Background: Patients with Posttraumatic stress disorder (PTSD) suffer from sleep problems. Robot interventions offer a novel approach to reducing these problems. However, it is unclear whether patients with PTSD accept and regularly use a robot intervention and whether it is effective. Objective: This randomized controlled study evaluated the feasibility of a novel breath robot intervention in PTSD patients. Methods: Thirty-one adults with PTSD according to DSM-V (PSSI-5) with impaired sleep (PSQI > 5) were randomly assigned to a 4-week robot intervention (Somnox 2) with human breath simulation or to a 4-week robot intervention without human breath simulation. The primary feasibility outcome was the proportion of randomized participants providing outcome data at post-treatment. Secondary feasibility outcomes involved eligibility rate, recruitment speed, uptake, retention, treatment adherence, and dropout, clinical outcomes included sleep quality (PSQI), PTSD symptoms (PSSI-5), distress (PSS-10), and well-being (WHO-5).
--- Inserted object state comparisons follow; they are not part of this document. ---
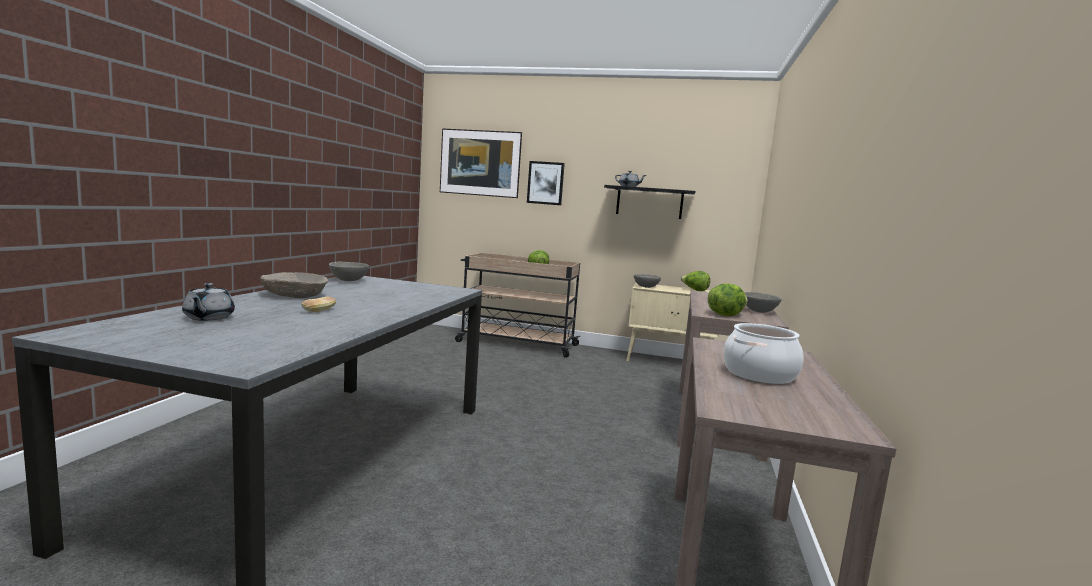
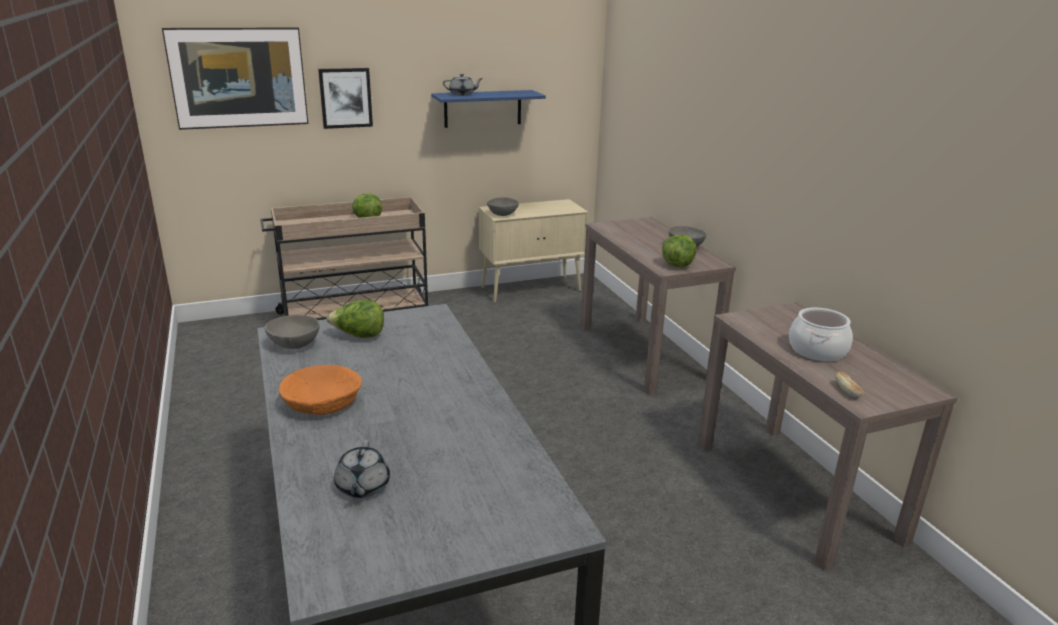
camera: 35 degrees left, 15 degrees up
grey teapot [182,283,235,321] -> grey teapot turned 45 degrees clockwise [334,440,390,498]
beige bowl [260,272,328,298] -> orange bowl [279,365,362,415]
bread [301,297,336,312] -> bread moved to [835,372,863,397]
black shelf [604,185,695,219] -> blue shelf [431,90,546,128]
lettuce [681,271,710,291] -> lettuce moved to [326,300,384,338]

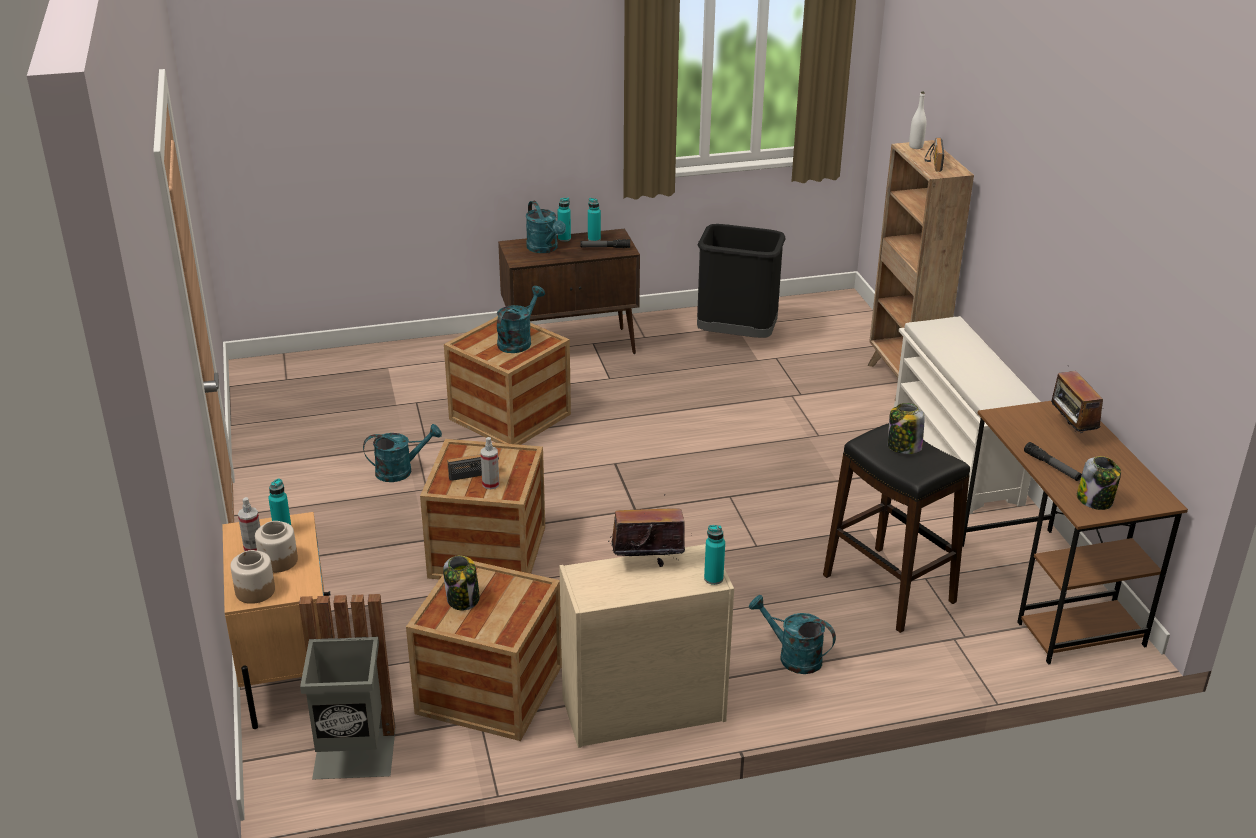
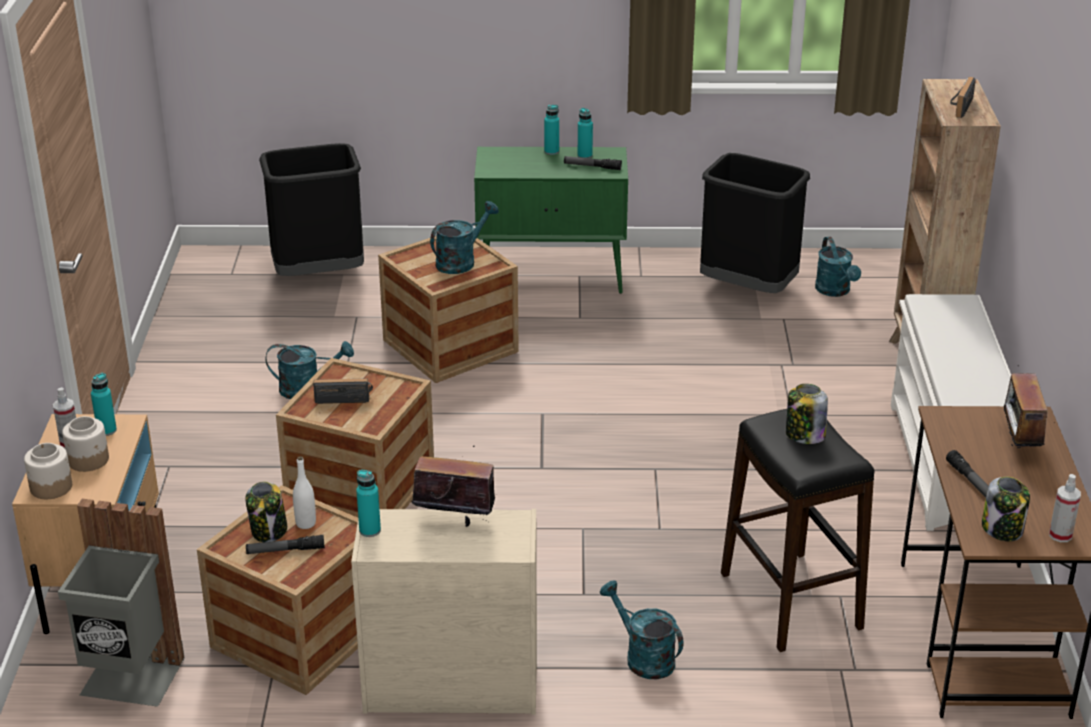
camera: 15 degrees right, 0 degrees up
spray bottle [481,437,499,490] -> spray bottle moved to [1049,474,1081,542]
brown cabinet [498,228,640,354] -> green cabinet [474,147,628,294]
turquoise watering can [526,201,566,253] -> turquoise watering can moved to [815,237,861,297]
turquoise bottle [704,525,725,585] -> turquoise bottle moved to [356,469,381,537]
white bottle [909,92,927,149] -> white bottle moved to [293,456,316,529]
none -> flashlight [246,535,325,554]
none -> black trash can [259,143,364,276]

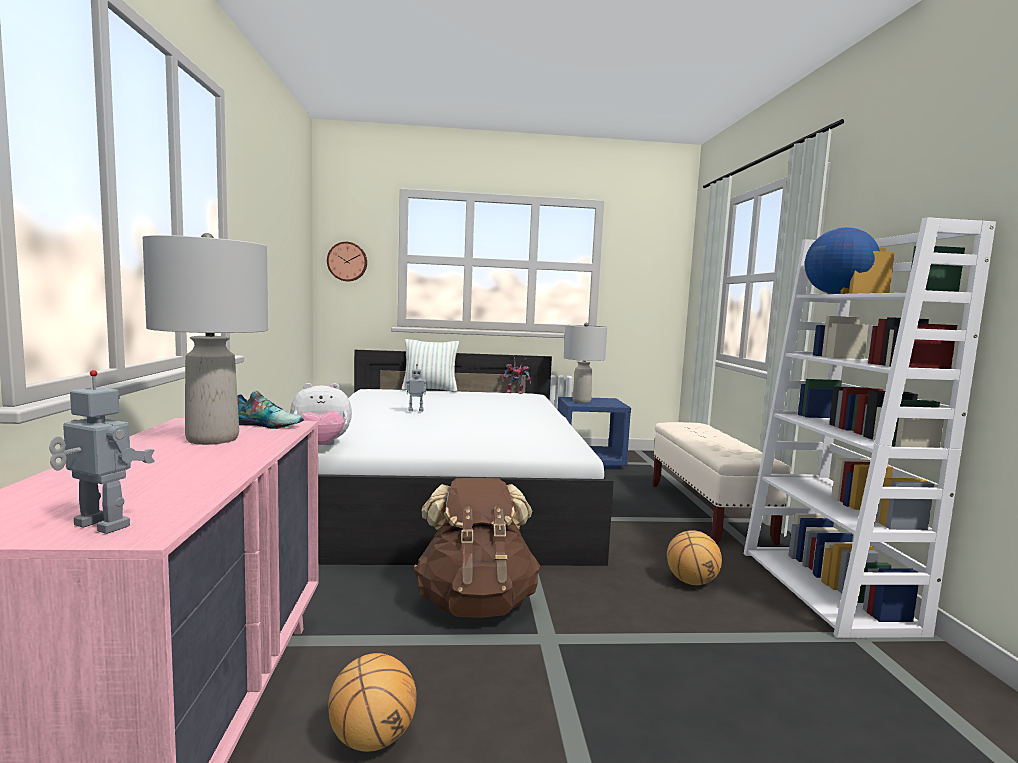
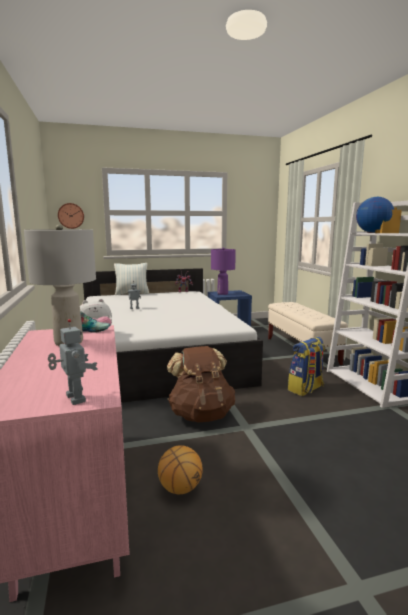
camera: 10 degrees left, 5 degrees up
toy robot [49,370,155,534] -> toy robot turned 45 degrees clockwise [48,319,97,405]
grey table lamp [564,323,607,403] -> purple table lamp [211,248,236,295]
basketball [667,530,722,585] -> backpack [288,337,325,396]

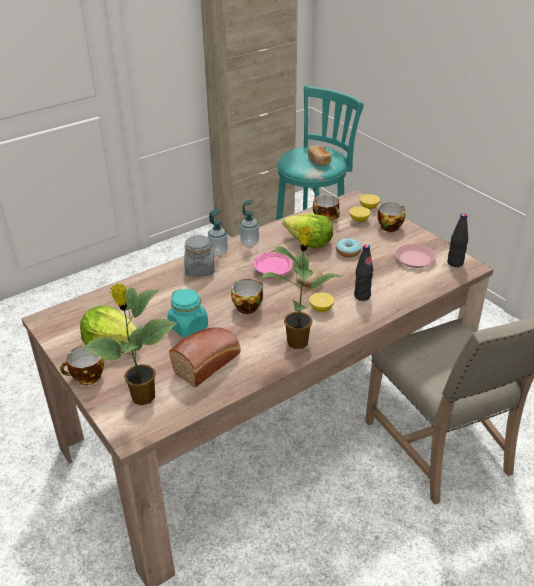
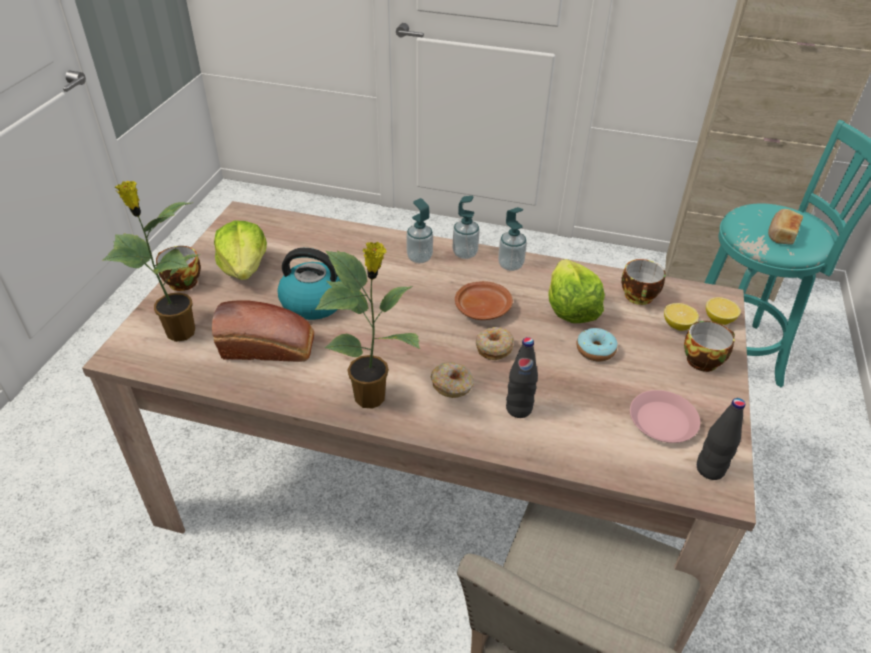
camera: 50 degrees right, 5 degrees up
turquoise jar [167,289,208,337] -> kettle [277,248,341,320]
grey jar [184,235,214,276] -> soap dispenser [406,198,433,263]
cup [231,279,263,314] -> none
pink plate [254,251,293,275] -> brown plate [455,281,513,320]
lemon [309,292,334,312] -> donut [431,362,474,398]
Results: Outcome data were provided by 96.8 %; eligibility rate was 75.6 %; 31 patients were recruited within 6 months; uptake and retention were 100 %; treatment adherence was 93.8 % in the intervention and 92.9 % in the active control group; dropout was 0 %. Distress decreased significantly more in the intervention group compared to the active control group (SMD = 0.67, 95 % CI 0.39, 0.94), but sleep quality, PTSD symptoms, and well-being did not improve significantly more. Conclusions: The use of a 4-week breath robot intervention was feasible and highly accepted in patients with severe PTSD. The breath robot intervention may reduce distress but may not be superior to a robot intervention without breath simulation for improving sleep and PTSD symptoms. Future trials should further determine the intervention’s clinical benefit.